Supplied material →

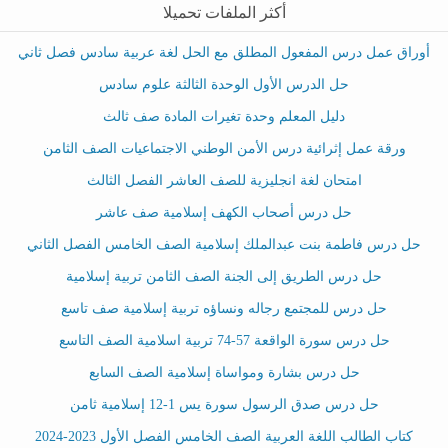
أكثر الملفات تحميلا
أوراق عمل درس المفعول المطلق مع الحل لغة عربية سادس فصل ثاني
حل الدرس الأول الوحدة الثالثة علوم سادس
دليل المعلم وحدة تغيرات المادة صف ثالث
ورقة عمل إثرائية درس الأمن الوطني الاجتماعيات الصف الثامن
امتحان لغة انجليزية للصف العاشر الفصل الثالث
حل درس أصحاب الكهف إسلامية صف عاشر
حل درس فاطمة بنت عبدالملك إسلامية الصف الخامس الفصل الثاني
حل درس الطريق إلى الجنة الصف الثامن تربية إسلامية
حل درس للمجتمع رجاله ونساؤه تربية إسلامية صف تاسع
حل درس سورة الواقعة 57-74 تربية اسلامية الصف التاسع
حل درس بشارة ومواساة إسلامية الصف السابع
حل درس صدق الرسول سورة يس 1-12 إسلامية ثامن
كتاب الطالب اللغة العربية الصف الخامس الفصل الأول 2023-2024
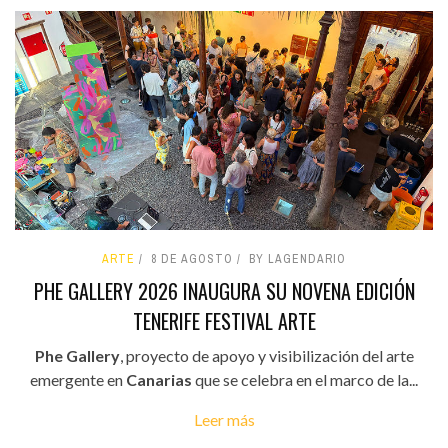
ARTE
8 DE AGOSTO
BY LAGENDARIO
PHE GALLERY 2026 INAUGURA SU NOVENA EDICIÓN
TENERIFE FESTIVAL ARTE
Phe Gallery
, proyecto de apoyo y visibilización del arte
emergente en
Canarias
que se celebra en el marco de la...
Leer más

Task item →
Recast the data as a JSON list of strings, one string per line, beginning at the first line and stopping after the line that contains "كتاب الطالب اللغة". Leave out blank lines and the pictures.

Answer area →
[
  "أكثر الملفات تحميلا",
  "أوراق عمل درس المفعول المطلق مع الحل لغة عربية سادس فصل ثاني",
  "حل الدرس الأول الوحدة الثالثة علوم سادس",
  "دليل المعلم وحدة تغيرات المادة صف ثالث",
  "ورقة عمل إثرائية درس الأمن الوطني الاجتماعيات الصف الثامن",
  "امتحان لغة انجليزية للصف العاشر الفصل الثالث",
  "حل درس أصحاب الكهف إسلامية صف عاشر",
  "حل درس فاطمة بنت عبدالملك إسلامية الصف الخامس الفصل الثاني",
  "حل درس الطريق إلى الجنة الصف الثامن تربية إسلامية",
  "حل درس للمجتمع رجاله ونساؤه تربية إسلامية صف تاسع",
  "حل درس سورة الواقعة 57-74 تربية اسلامية الصف التاسع",
  "حل درس بشارة ومواساة إسلامية الصف السابع",
  "حل درس صدق الرسول سورة يس 1-12 إسلامية ثامن",
  "كتاب الطالب اللغة العربية الصف الخامس الفصل الأول 2023-2024"
]